しかし、特許文献1の技術では、第1アウトリガの衝撃吸収(Energy Absorption:EA)性能以上の衝撃エネルギがサイドシルに入力した場合、第1アウトリガの許容量以上の衝撃エネルギによってフロアフレームの車幅内側方向への移動が懸念される。
即ち、側面衝突時の衝撃エネルギが大きい場合、バッテリユニットの安全性を確保することは容易ではない。
この構成によれば、段落[0010]、段落[0012]と同様の作用、効果を奏する上、ガセット部材によって吸収されない衝撃エネルギを、バッテリフレームに加え、車体側の第1,第2クロスメンバ部材に分散することができる。
この構成によれば、サイドシルに入力した衝撃エネルギを車幅方向に延びる複数のロードパスを用いて効率的に分散させることができる。
本実施例1に係る車両Vは、ガソリンエンジンやディーゼルエンジン等の内燃機関(図示略)と車両駆動用の電動機(モータジェネレータ)(図示略)とを駆動源としたハイブリッド自動車である。
以下、図において、矢印F方向を車体前後方向前方とし、矢印L方向を車幅方向左方とし、矢印U方向を車体上下方向上方として説明する。また、この車両Vは、左右対称の構造であるため、以下、特段の説明がない限り、主に右側部材及び右側部分について説明する。
図4,図5に示すように、右側のサイドシル1は、右側壁部を構成するアウタパネル11と、左側壁部を構成するインナパネル12とを備え、両パネル11,12が協働して前後に延びる略矩形状の閉断面を形成している。このサイドシル1の前端部分には、上下に延びるヒンジピラー8が連結され、後端部分には、上下に延びるリヤピラー9が連結されている(図1,図3,図6参照)。尚、この車両Vは、フロントドアが前端部分に形成されたヒンジ中心に開閉され、リヤドアが後端部分に形成されたヒンジ中心に開閉される、所謂観音開きタイプのドア構造であり、センターピラーは省略されている。
第1インナレイン14は、例えば、板厚2.0mmの超高張力鋼板により断面略L字状に構成され、インナパネル12の前端から中間部に亙って形成されている。

◆ **課題の説明**: 文書抜粋のうち「即ち、側面衝突時の衝撃エネル」から「的に分散させることができる。」までをすべて、「衝撃エネルギ」を「衝突エネルギ」に変えて書き直してください。

◆ **参考資料**:
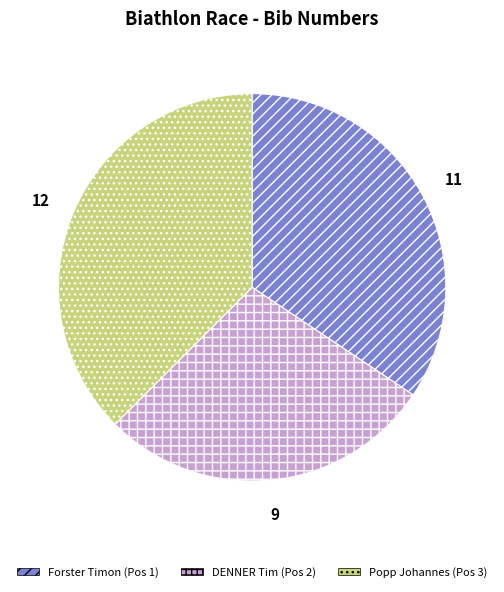

Which slice is the largest?

Popp Johannes (Pos 3)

◆ **解答**:
即ち、側面衝突時の衝突エネルギが大きい場合、バッテリユニットの安全性を確保することは容易ではない。
この構成によれば、段落[0010]、段落[0012]と同様の作用、効果を奏する上、ガセット部材によって吸収されない衝突エネルギを、バッテリフレームに加え、車体側の第1,第2クロスメンバ部材に分散することができる。
この構成によれば、サイドシルに入力した衝突エネルギを車幅方向に延びる複数のロードパスを用いて効率的に分散させることができる。